Cornell Library Exhibition Goes Online Feb. 8 Featuring 25 Years of Gay Rights Struggles and Activis

by HRC Staff

Reception and Talk Help Launch the Human Rights Campaign Achives Housed at Cornell

ITHACA, NY- A view of the historical archives of the Human Rights Campaign, the nation's largest gay, lesbian, bisexual and transgender advocacy organization, will be available for the first time on the Cornell University Library website beginning Feb. 8 at http://rmc.library.cornell.edu/HRC. Highlights from HRC's paper trail - strategic-planning documents, faxes, minutes, e-mails, press releases, posters and campaign buttons - will be posted in the online-only exhibition, "25 Years of Political Influence: The Records of the Human Rights Campaign." The physical collection at Cornell Library opens to scholars the same day.

A reception beginning at 4 p.m. Feb. 8 on campus in Cornell's Kroch Library will launch the exhibition, and a talk by HRC President Joe Solmonese, entitled "Landscape of Activism," will be featured at 5 p.m. The events are free and open to the public.

HRC's records arrived at Cornell in 2004 with the support of Cornell Provost Biddy Martin, and curatorial staff have been managing them ever since. At 84 cubic feet, HRC's records constitute the second-largest of 225 collections within the Human Sexuality Collection in Cornell Library's Division of Rare and Manuscript Collections.

"With the addition of the Human Rights Campaign records, Cornell's collections in human sexuality will be greatly strengthened," said Martin. "We are proud that the university is home to such important collections."

"We are incredibly excited to have the history of our organization archived at such a prestigious and world-class university as Cornell," said Solmonese. "With the launch of this collection, a new generation of students will come to know the history of our struggle. It is our hope this archive invigorates a new generation of leaders to step forward and be a voice for equality and fairness."

"These records offer a behind-the-scenes look at how a national organization really functions and adapts," said Brenda Marston, curator of the HRC collection at Cornell Library.
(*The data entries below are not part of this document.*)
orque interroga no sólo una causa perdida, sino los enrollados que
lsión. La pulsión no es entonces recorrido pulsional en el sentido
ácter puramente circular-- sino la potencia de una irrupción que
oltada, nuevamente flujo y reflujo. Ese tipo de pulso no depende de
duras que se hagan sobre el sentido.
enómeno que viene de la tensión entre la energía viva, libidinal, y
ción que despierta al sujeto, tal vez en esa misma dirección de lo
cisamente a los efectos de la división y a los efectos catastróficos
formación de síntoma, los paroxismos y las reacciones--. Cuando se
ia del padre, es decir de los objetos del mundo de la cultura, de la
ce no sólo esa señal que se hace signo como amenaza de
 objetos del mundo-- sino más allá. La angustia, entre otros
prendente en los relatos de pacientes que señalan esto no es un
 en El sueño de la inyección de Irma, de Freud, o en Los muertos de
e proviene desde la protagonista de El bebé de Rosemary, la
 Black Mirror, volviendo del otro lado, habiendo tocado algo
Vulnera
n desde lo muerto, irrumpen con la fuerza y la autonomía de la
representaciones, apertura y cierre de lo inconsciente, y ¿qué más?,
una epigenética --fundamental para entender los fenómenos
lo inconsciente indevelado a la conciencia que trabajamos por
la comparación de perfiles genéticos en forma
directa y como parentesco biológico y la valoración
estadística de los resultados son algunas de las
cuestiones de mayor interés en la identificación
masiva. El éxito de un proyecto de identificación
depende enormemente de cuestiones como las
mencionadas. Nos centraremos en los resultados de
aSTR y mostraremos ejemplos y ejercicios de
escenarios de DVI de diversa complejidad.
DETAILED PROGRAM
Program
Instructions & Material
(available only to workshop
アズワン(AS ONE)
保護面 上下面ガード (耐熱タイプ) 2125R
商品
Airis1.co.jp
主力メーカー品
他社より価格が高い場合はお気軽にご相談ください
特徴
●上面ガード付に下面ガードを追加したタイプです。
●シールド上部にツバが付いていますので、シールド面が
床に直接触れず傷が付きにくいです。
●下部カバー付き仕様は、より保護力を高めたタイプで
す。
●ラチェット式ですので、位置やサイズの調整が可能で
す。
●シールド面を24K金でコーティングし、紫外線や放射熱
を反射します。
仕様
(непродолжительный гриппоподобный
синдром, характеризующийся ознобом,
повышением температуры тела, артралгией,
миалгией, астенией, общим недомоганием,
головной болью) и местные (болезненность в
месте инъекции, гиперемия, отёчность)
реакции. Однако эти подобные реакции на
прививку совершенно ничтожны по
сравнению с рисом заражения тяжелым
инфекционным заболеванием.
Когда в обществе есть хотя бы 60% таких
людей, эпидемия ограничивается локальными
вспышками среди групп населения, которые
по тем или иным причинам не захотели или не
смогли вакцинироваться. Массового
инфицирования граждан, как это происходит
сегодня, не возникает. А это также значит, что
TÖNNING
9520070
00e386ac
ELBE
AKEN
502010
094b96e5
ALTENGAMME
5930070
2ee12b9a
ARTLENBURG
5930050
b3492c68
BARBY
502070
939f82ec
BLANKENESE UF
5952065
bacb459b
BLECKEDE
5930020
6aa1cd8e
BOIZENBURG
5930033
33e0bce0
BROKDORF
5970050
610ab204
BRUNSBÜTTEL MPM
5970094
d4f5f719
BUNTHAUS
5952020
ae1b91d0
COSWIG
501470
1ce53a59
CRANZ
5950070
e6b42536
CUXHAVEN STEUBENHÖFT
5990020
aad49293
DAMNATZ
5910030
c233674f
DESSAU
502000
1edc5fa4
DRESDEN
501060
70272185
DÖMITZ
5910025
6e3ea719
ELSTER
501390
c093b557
Amy Villarejo, director of Feminist, Gender and Sexuality Studies at Cornell, said, "Our students and colleagues will now have guidance for understanding the history of political struggles around LGBT [lesbian, gay, bisexual and transgender] issues. The online guide will be a fabulous teaching tool, and student research will help continue the work HRC has done to fight on behalf of LGBT people."

Founded in 1980, HRC claims 650,000 members. HRC entrusted its records to Cornell over the Library of Congress and other contenders.

"It was the intensity of our commitment to documenting LGBT politics nationally and our wider commitment to documenting human rights," Marston said. "We showed the Human Rights Campaign staff our French Revolution, anti-slavery and women's suffrage collections. All these materials are used in classes, in undergraduate and graduate research and by researchers around the world. The Human Rights Campaign liked what we wanted to do with their records."

The library's online exhibit offers highlights of the HRC collection as well as videos of demonstrations and AIDS activism in a section that outlines the past 60 years of national LGBT activism.

"This is the first time we have opened a new collection to researchers and simultaneously released a carefully conceived exhibit interpreting and placing the records in a wider context. The exhibit also allows us to share it immediately with remote users," said Marston.

The exhibition is sponsored at Cornell by the Office of the Provost Feminist, Gender and Sexuality Studies the Lesbian, Bisexual and Gay Studies Program and Cornell University Library.

The Human Rights Campaign is America's largest civil rights organization working to achieve gay, lesbian, bisexual and transgender equality. By inspiring and engaging all Americans, HRC strives to end discrimination against GLBT citizens and realize a nation that achieves fundamental fairness and equality for all.